Juru bicara PBB, Stéphane Dujarric, pada hari Jumat menyatakan bahwa “bantuan harus menjangkau semua orang, di mana pun mereka berada, berdasarkan kebutuhan mereka,” seraya menambahkan bahwa situasi di lapangan telah menjadi tak tertahankan setelah hampir sepuluh minggu pembatasan bantuan secara brutal.
“Kantor PBB untuk Koordinasi Urusan Kemanusiaan menyatakan bahwa pencabutan blokade Gaza kini lebih mendesak daripada sebelumnya,” ujar Dujarric. “Krisis kemanusiaan telah memburuk secara signifikan setelah hampir sepuluh minggu pemutusan aliran bantuan.”
Dujarric juga memperingatkan bahwa “penundaan tambahan dalam pengiriman bantuan ke Gaza akan memiliki konsekuensi yang tidak dapat dipulihkan.” Ia menegaskan kembali sikap Sekretaris Jenderal PBB António Guterres bahwa “organisasi ini tidak akan ikut serta dalam mekanisme apa pun yang tidak menghormati prinsip-prinsip kemanusiaan.”
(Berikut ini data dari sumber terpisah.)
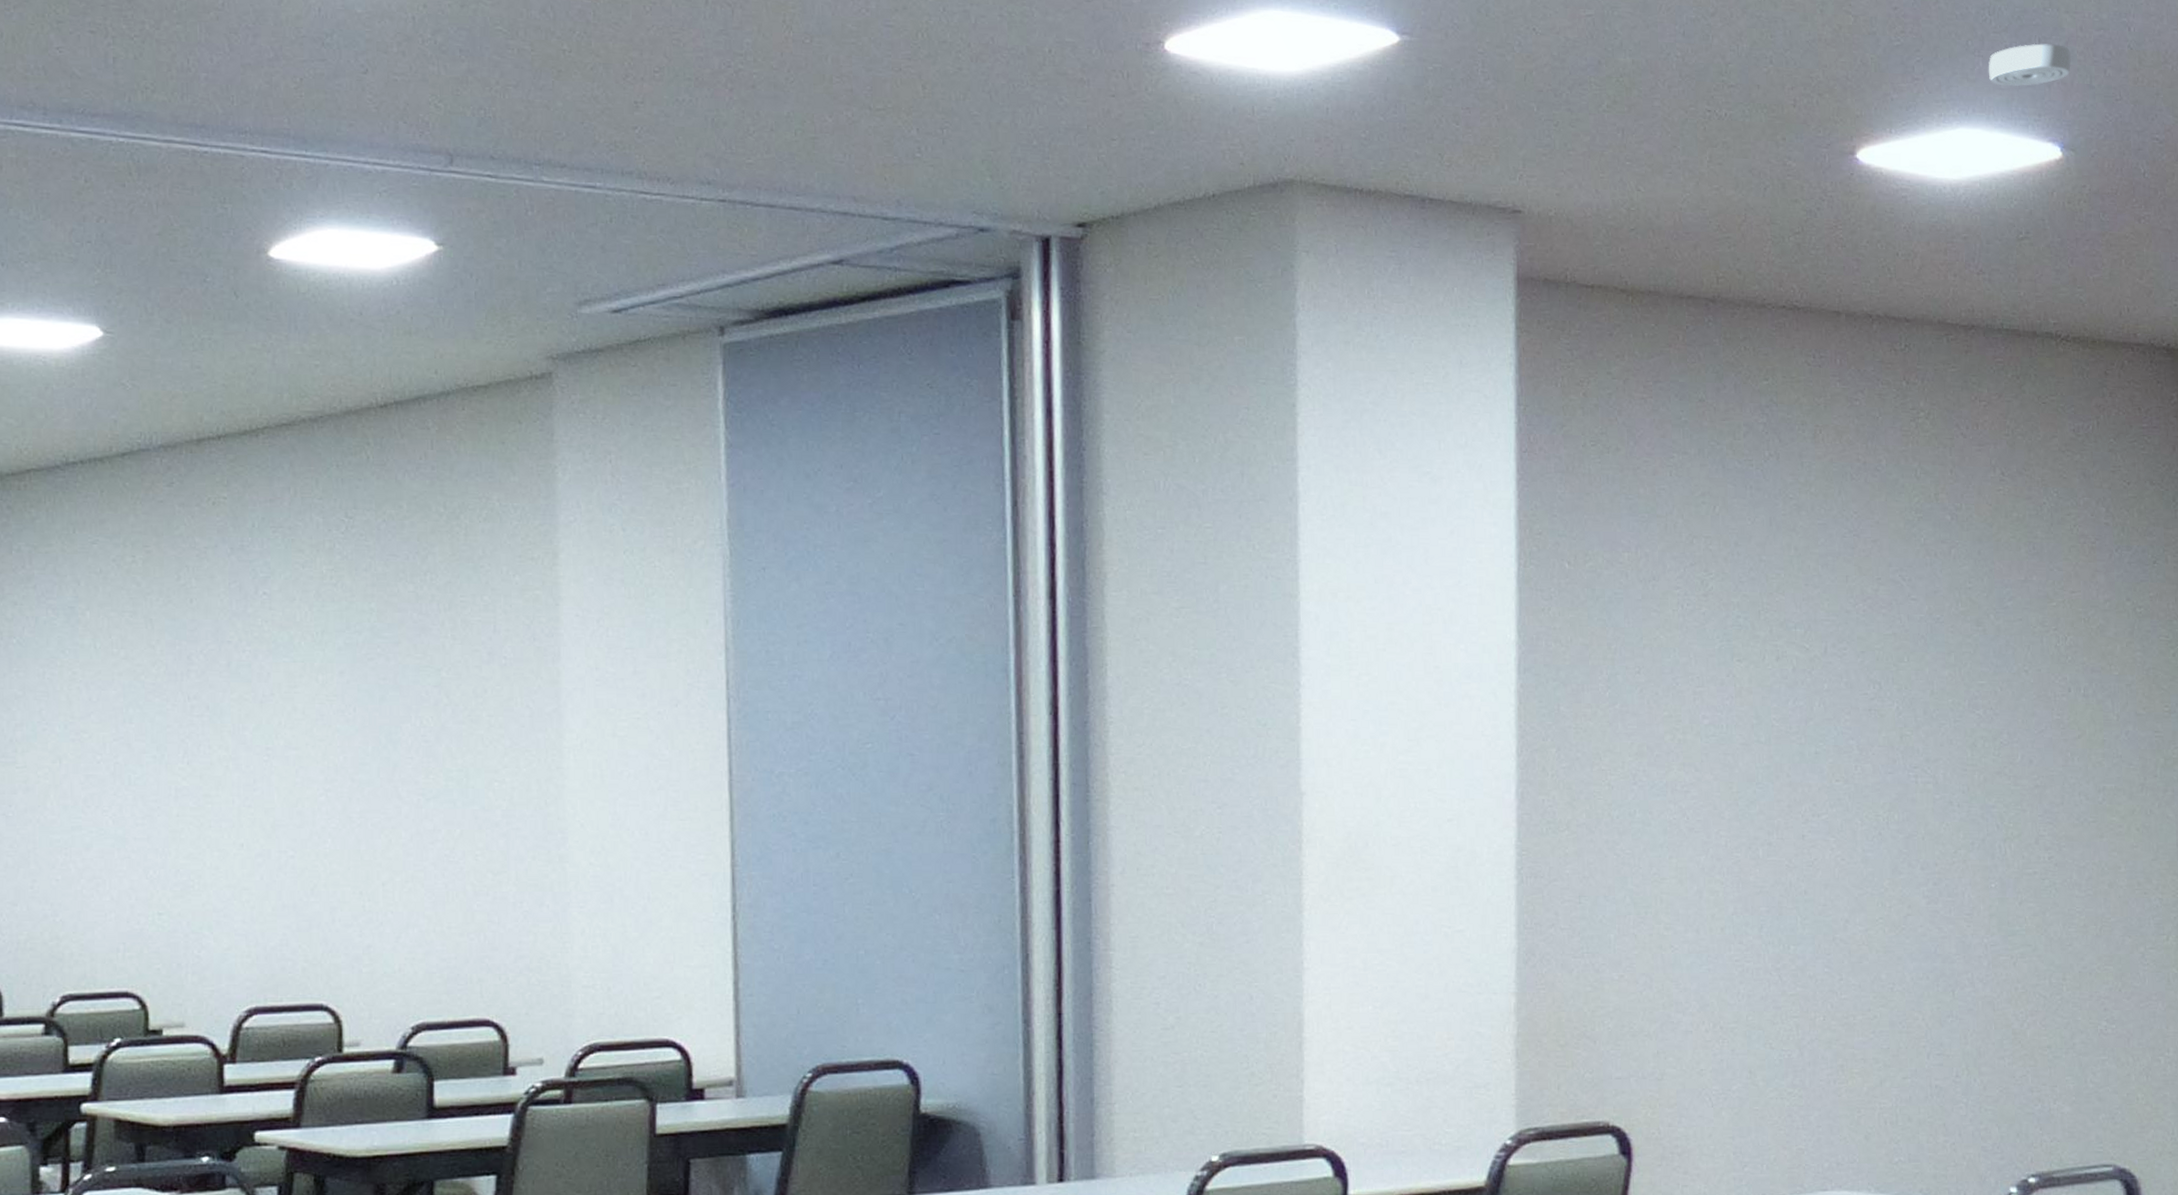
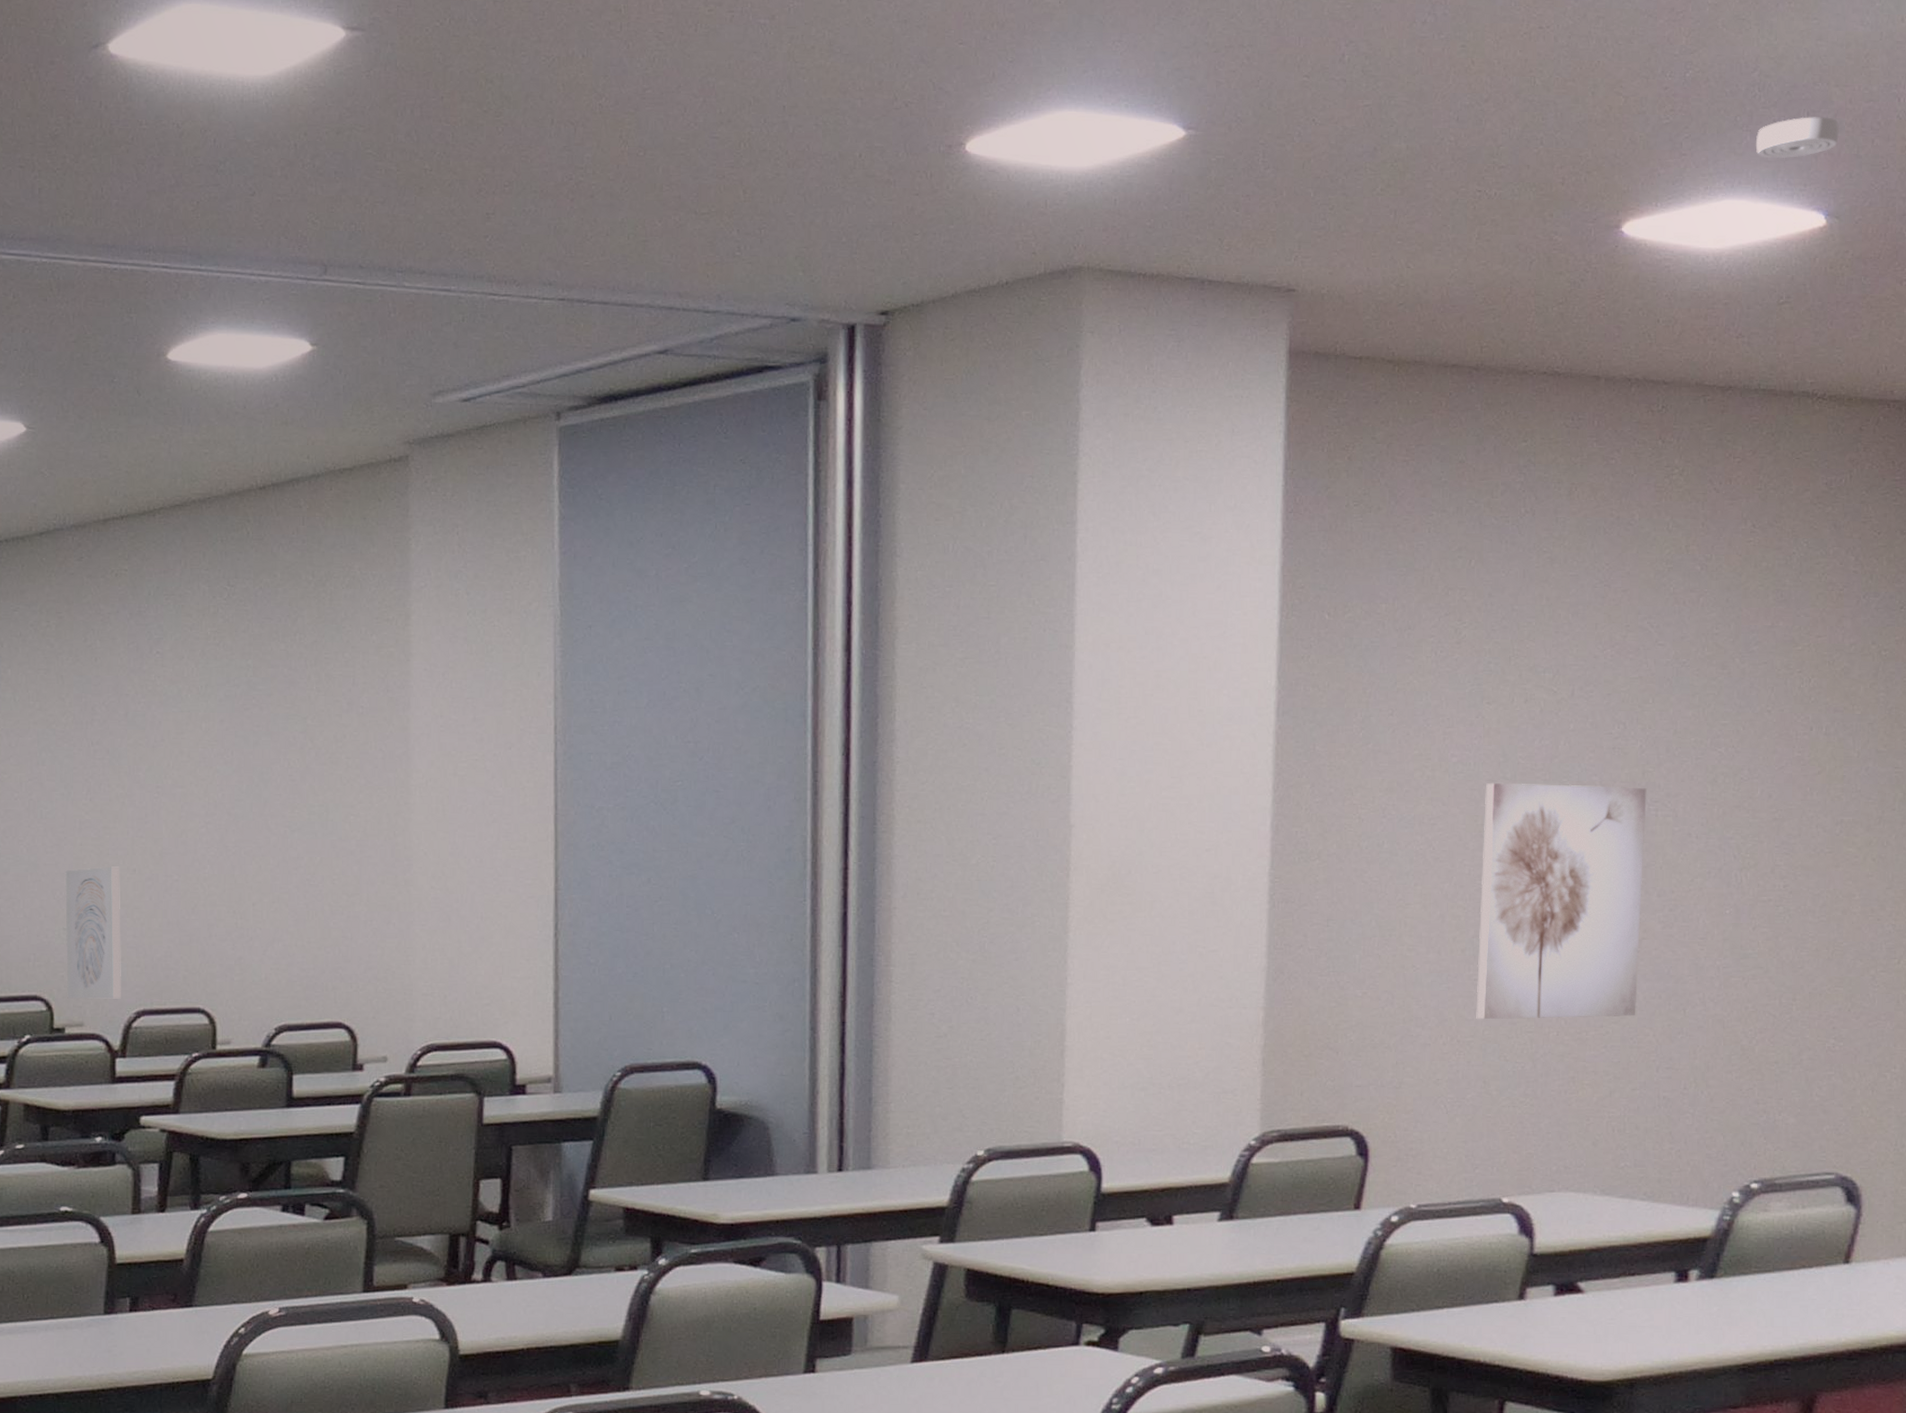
wall art: none [159,841,229,995] -> present [65,866,121,999]
wall art: none [1738,746,1906,1004] -> present [1476,782,1647,1020]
Pemblokiran Bantuan: Jalur Hidup yang Disabotase
Blokade Israel telah menghancurkan seluruh jalur distribusi bantuan penting. Menurut Program Pangan Dunia (WFP), persediaan makanan telah habis dan dapur umum tak lagi beroperasi karena kekurangan pasokan. Laporan UNRWA (Badan PBB untuk Pengungsi Palestina) mengonfirmasi bahwa banyak penduduk kini bertahan hidup hanya dengan pakan ternak dan air yang tercemar.
Sementara itu, Amerika Serikat mengusulkan rencana distribusi bantuan yang kontroversial, dengan mendirikan “lokasi distribusi aman” di Gaza selatan—dioperasikan oleh kontraktor swasta dan dikoordinasikan bersama “Israel.”
Namun, badan-badan kemanusiaan dan PBB menolak rencana tersebut karena dianggap melanggar norma-norma kemanusiaan internasional dan akan memaksa warga sipil yang kelaparan mempertaruhkan nyawa untuk mencapai titik distribusi terpencil, bukannya menerima bantuan melalui mekanisme netral yang telah ada.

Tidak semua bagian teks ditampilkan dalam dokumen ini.